GIVEN PASSAGE
Installed, together with a patch that makes buffers use the `size'
field (like other vectorlike objects) rather than the `name' field.


	Stefan


PS: This patch has not been tested.  It's extracted from my code where it
    seems to work fine, but I might have missed a dependency with some other
    local changes.


Index: lisp.h
===================================================================
RCS file: /cvsroot/emacs/emacs/src/lisp.h,v
retrieving revision 1.458
diff -u -u -b -r1.458 lisp.h
--- lisp.h	26 Jun 2003 23:15:08 -0000	1.458
+++ lisp.h	27 Jun 2003 23:12:26 -0000
@@ -1282,8 +1216,6 @@
 /* Lisp floating point type */
 struct Lisp_Float
   {
-    Lisp_Object type;		/* essentially used for mark-bit
-				   and chaining when on free-list */
 #ifdef HIDE_LISP_IMPLEMENTATION
     double data_;
 #else

Index: alloc.c
===================================================================
RCS file: /cvsroot/emacs/emacs/src/alloc.c,v
retrieving revision 1.307
diff -u -u -b -r1.307 alloc.c
--- alloc.c	27 Jun 2003 22:54:26 -0000	1.307
+++ alloc.c	27 Jun 2003 23:06:03 -0000
@@ -19,6 +19,7 @@
 
 #include <config.h>
 #include <stdio.h>
+#include <limits.h>
 
 #ifdef ALLOC_DEBUG
 #undef INLINE
@@ -418,8 +424,8 @@
 /* Value is SZ rounded up to the next multiple of ALIGNMENT.
    ALIGNMENT must be a power of 2.  */
 
-#define ALIGN(SZ, ALIGNMENT) \
-  (((SZ) + (ALIGNMENT) - 1) & ~((ALIGNMENT) - 1))
+#define ALIGN(ptr, ALIGNMENT) \
+  ((void*) ((((EMACS_UINT)(ptr)) + (ALIGNMENT) - 1) & ~((ALIGNMENT) - 1)))
 
 
 \f
@@ -635,6 +641,211 @@
   UNBLOCK_INPUT;
 }
 
+/* Allocation of aligned blocks of memory to store Lisp data.              */
+/* The entry point is lisp_align_malloc which returns blocks of at most    */
+/* BLOCK_BYTES and guarantees they are aligned on a BLOCK_ALIGN boundary.  */
+/* Define USE_MEMALIGN if `memalign' can be used (i.e. if it can free).    */
+
+#define BLOCK_ALIGN 1024
+#define BLOCK_BYTES \
+  (BLOCK_ALIGN - sizeof (struct aligned_block *) - ABLOCKS_PADDING)

WHAT YOU NEED TO DO
[1] In the Emacs patch message, what value is BLOCK_ALIGN defined as?
[2] Please extend the Emacs patch message, picking up right after its last line.
The records that come next are from a separate source, unrelated to the Emacs patch message.

DATA FOR ANALYSIS
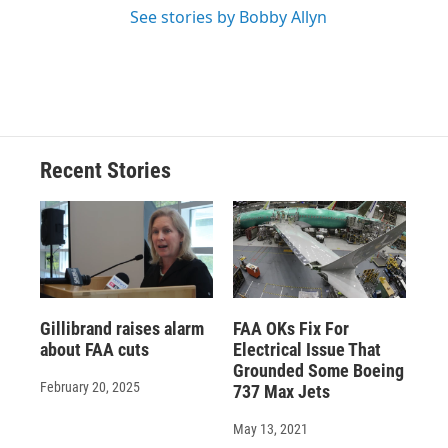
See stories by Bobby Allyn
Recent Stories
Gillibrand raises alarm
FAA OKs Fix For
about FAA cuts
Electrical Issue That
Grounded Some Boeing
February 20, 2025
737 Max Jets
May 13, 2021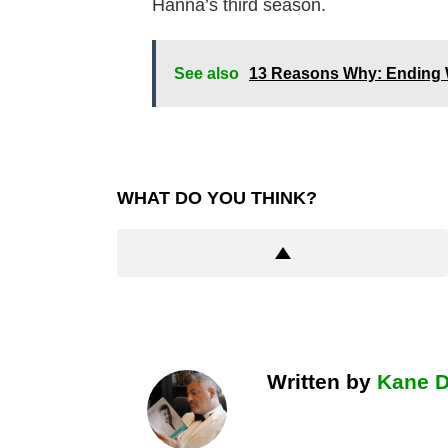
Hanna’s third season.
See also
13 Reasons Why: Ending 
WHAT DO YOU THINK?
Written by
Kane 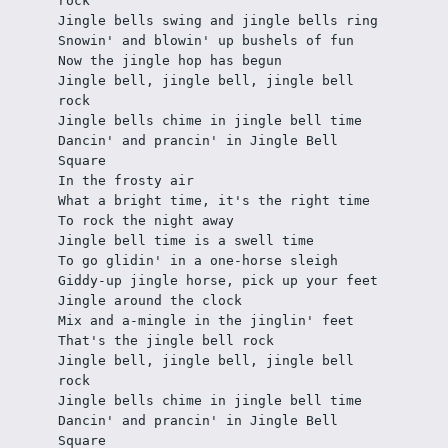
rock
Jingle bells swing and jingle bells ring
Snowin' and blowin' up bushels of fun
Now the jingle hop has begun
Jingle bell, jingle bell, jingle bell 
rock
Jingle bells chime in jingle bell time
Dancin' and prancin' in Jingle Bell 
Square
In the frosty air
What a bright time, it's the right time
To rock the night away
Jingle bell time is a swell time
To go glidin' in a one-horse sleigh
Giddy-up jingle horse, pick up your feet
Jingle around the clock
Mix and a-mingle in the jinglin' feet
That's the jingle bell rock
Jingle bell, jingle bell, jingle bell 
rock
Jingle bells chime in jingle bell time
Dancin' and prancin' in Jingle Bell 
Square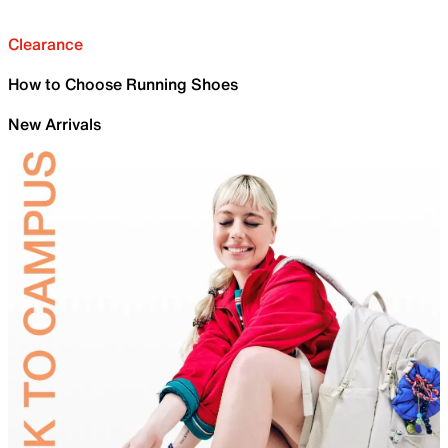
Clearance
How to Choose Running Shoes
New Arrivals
--
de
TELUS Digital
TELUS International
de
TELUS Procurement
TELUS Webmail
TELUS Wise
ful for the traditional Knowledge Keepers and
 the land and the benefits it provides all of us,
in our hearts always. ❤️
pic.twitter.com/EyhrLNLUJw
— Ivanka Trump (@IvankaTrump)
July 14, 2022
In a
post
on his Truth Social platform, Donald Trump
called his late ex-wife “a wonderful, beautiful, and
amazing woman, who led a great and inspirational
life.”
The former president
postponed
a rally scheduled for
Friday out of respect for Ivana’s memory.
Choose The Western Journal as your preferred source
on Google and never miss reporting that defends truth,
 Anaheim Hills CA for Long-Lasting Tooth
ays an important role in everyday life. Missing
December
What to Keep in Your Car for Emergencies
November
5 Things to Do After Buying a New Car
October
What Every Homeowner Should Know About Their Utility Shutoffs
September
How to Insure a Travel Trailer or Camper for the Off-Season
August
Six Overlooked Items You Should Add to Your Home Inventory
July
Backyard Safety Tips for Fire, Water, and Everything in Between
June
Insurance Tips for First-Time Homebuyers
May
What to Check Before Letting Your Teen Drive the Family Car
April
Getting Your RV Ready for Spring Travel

ANSWERS TO THE TASKS
[1] 1024

[2]
+
+/* Internal data structures and constants.  */
+
+#ifdef USE_MEMALIGN
+#define IF_MEMALIGN(a,b) a
+#else
+#define IF_MEMALIGN(a,b) b
+#endif
+
+/* Padding to leave at the end of a malloc'd block.  This is to give
+   malloc a chance to minimize the amount of memory wasted to alignment.
+   It should be tuned to the particular malloc library used.
+   The current setting is based on glibc-2.3.2.  */
+#define ABLOCKS_PADDING IF_MEMALIGN (sizeof (void*), 0)
+#define ABLOCKS_SIZE 16
+
+/* An aligned block of memory.  */
+struct ablock
+{
+  union
+  {
+    char payload[BLOCK_BYTES];
+    struct ablock *next_free;
+  } x;
+  /* `abase' is the aligned base of the ablocks.  */
+  /* It is overloaded to hold the virtual `busy' field that counts
+     the number of used ablock in the parent ablocks.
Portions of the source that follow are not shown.